**WORK INSTRUCTIONS:**
Every line containing "Piros" should be copied out. Go through the entries and find them.
[[ DATA EXTRACTS open ]]
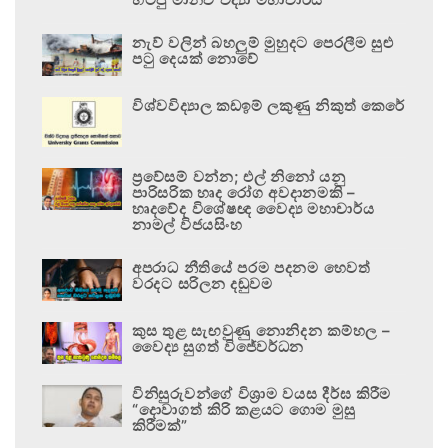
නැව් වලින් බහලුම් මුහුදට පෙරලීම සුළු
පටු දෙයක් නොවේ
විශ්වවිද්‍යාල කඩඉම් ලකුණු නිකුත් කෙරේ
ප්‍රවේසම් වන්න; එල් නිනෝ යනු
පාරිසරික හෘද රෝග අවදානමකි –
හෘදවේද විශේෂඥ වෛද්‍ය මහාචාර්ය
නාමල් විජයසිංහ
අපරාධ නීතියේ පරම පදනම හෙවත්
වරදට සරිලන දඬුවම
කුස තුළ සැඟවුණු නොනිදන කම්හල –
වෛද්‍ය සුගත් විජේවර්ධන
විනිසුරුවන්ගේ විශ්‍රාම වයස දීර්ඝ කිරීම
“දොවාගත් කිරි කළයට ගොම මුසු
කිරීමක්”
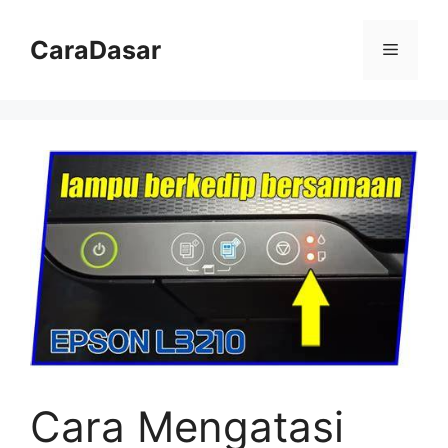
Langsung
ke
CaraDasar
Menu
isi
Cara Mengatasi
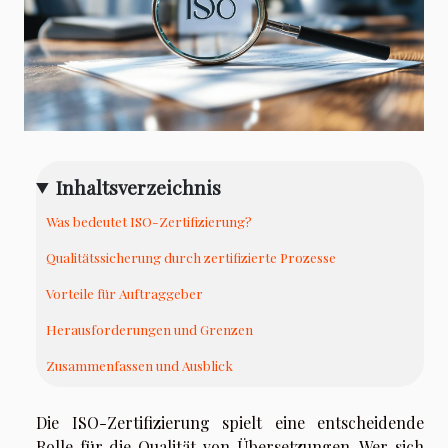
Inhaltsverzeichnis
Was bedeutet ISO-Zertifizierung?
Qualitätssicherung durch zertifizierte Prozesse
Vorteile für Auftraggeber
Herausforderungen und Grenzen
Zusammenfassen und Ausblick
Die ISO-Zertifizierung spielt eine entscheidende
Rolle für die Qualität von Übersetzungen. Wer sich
[[ DATA EXTRACTS closed ]]
[[ DATA EXTRACTS open ]]
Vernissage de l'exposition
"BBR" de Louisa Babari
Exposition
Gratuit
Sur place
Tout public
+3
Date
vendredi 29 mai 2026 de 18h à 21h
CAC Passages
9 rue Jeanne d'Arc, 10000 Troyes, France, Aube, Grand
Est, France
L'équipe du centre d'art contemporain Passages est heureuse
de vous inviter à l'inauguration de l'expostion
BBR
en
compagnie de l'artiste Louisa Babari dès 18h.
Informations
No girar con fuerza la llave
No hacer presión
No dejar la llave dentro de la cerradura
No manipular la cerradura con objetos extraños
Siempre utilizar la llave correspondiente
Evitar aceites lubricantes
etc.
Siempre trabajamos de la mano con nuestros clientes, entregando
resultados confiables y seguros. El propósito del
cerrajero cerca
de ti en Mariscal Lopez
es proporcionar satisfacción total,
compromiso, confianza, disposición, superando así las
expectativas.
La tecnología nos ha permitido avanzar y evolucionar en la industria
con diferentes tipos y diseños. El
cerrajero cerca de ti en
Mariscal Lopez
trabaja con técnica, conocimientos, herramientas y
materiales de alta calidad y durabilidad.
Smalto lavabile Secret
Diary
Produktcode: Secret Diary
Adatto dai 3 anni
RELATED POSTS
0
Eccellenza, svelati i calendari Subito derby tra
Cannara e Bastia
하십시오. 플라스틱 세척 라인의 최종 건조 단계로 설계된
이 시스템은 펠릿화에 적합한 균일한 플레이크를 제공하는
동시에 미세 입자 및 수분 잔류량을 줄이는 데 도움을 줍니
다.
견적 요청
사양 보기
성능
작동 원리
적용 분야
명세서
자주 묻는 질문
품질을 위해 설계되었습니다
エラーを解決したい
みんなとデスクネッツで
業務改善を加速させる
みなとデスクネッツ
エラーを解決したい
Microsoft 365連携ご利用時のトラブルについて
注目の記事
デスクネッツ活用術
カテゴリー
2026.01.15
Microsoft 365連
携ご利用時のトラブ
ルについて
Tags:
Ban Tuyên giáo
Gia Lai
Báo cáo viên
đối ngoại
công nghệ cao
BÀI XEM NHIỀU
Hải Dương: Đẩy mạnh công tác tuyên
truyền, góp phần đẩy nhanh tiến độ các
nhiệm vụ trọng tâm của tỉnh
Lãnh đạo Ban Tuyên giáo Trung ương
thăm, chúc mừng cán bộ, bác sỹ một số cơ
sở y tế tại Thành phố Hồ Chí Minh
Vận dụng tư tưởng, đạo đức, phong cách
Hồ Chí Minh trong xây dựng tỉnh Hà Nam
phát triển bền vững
[[ DATA EXTRACTS closed ]]
[[ DATA EXTRACTS open ]]
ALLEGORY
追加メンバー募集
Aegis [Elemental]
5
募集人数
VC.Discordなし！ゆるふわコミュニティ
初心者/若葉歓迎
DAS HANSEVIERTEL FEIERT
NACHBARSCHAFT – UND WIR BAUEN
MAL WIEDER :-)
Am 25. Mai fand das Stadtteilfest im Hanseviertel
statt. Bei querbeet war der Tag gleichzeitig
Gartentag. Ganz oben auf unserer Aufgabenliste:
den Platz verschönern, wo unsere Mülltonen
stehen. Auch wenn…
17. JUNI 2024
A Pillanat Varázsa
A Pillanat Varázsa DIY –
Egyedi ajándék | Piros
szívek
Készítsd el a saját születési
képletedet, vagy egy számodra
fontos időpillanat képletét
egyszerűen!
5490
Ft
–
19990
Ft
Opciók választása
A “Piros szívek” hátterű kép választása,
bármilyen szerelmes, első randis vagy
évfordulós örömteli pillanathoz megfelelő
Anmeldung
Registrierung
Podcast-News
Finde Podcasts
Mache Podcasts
[[ DATA EXTRACTS closed ]]
**TASK SOLUTION:**
Egyedi ajándék | Piros
A “Piros szívek” hátterű kép választása,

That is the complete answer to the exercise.